The Market Hall is described by Nikolaus Pevsner as "interior mostly with the usual cast-iron roof in a series of pitches on cast-iron columns, but stone vaulted at the north end. The back elevation, exposed to Leazes Road, has no Gothic pretences, just a massive retaining wall and plain segmental-headed windows under a row of gables".

By the start of the nineteenth century, overcrowding in the Market Place became a real problem with the various trades being widespread and disorganised throughout that part of the City. Traders banded together with local businessmen to petition for both the building of a purpose built Market Hall and for a more organised running of the Markets.

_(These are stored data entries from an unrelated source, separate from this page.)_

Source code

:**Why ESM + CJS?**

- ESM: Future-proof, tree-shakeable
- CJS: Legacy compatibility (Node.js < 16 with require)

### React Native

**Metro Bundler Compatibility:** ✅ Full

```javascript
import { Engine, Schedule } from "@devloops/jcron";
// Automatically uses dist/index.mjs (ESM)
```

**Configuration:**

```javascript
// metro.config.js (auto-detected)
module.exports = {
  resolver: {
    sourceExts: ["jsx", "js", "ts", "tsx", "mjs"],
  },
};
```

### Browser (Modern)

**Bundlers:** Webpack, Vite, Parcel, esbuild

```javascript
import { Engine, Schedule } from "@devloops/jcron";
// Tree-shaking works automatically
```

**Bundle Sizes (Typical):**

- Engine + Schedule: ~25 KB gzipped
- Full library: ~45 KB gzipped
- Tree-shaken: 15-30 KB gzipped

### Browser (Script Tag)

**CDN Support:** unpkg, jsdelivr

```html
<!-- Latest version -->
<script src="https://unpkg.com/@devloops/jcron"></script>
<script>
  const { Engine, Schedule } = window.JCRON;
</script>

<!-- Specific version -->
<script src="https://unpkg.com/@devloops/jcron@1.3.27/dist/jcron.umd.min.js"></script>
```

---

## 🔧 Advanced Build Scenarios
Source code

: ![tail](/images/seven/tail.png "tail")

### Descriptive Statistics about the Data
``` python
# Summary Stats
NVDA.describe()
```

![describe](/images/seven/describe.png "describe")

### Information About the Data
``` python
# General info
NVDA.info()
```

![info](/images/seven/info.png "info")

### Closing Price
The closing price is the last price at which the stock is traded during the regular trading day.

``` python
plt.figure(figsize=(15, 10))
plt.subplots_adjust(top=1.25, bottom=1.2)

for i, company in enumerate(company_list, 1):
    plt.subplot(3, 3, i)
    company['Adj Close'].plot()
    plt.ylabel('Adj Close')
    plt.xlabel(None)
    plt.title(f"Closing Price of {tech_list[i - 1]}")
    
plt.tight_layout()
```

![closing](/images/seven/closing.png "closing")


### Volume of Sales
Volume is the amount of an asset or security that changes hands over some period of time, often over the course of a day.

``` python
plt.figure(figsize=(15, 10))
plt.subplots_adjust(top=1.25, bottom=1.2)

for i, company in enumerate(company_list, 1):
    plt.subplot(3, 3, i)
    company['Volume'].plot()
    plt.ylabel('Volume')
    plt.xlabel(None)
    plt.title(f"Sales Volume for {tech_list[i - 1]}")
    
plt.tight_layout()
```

In May 1851, The Durham Markets Company Act was passed for establishing new Markets and Market Places in the City of Durham, for abolishing the Corn Tolls and "for regulating the Markets and Fairs within the said City and Suburbs therof and for other Purposes."

In the late nineteenth Century, fairs for horses, sheep and horned cattle were regularly held in the Market Hall and twice a year servants' hirings were held. Originally the Market was only open on a Saturday, when trading finished at 11pm with the ringing of the Market Bell, an example of which can still be seen today hanging in the Balcony Bistro.

== 1996 Re-Opening ==

As the demand for quality products at affordable prices increased, so the days of trading were extended until, following a major refurbishment, the Market Hall opened for trading from Monday to Saturday in November 1996. The refurbished Market Hall was officially opened by Tony Blair, the then Leader of the Opposition, on 20 December 1996, 144 years after the Market Hall had first opened.

Today the Indoor Market is home to over 50 traders selling a wide variety of food, goods and services and receives over 2 million visitors through its doors each year.

== Indoor Market Facts ==

- It has a giant mural of the City painted on an inner wall by Durham University's Student Community Action group in 2010.
- Since its reopening, it has entertained a number of famous guests including Sir Ming Campbell, Rt. Hon. Nick Clegg MP and writer Terry Deary and has played host to a number of live radio and TV broadcasts.
- Durham Indoor Market plays the lead role in organising the award-winning annual City of Durham Christmas Festival, the busiest retail weekend of the year in the City Centre.
- Durham Markets Company, which operates the Indoor Market, also runs a Saturday Outdoor Retail Market and the City's twice-yearly Continental Market in the Market Place. Durham Indoor Market plays the leading role in organising the Durham Christmas Festival and Durham City Food Festival.
- In 2010, the Indoor Market's mezzanine level was extended to provide greater facilities for retailers and a larger café bistro.
- In January 2011, Durham Indoor Market received the award "Best Private Market" from NABMA, the National Association of British Market Authorities.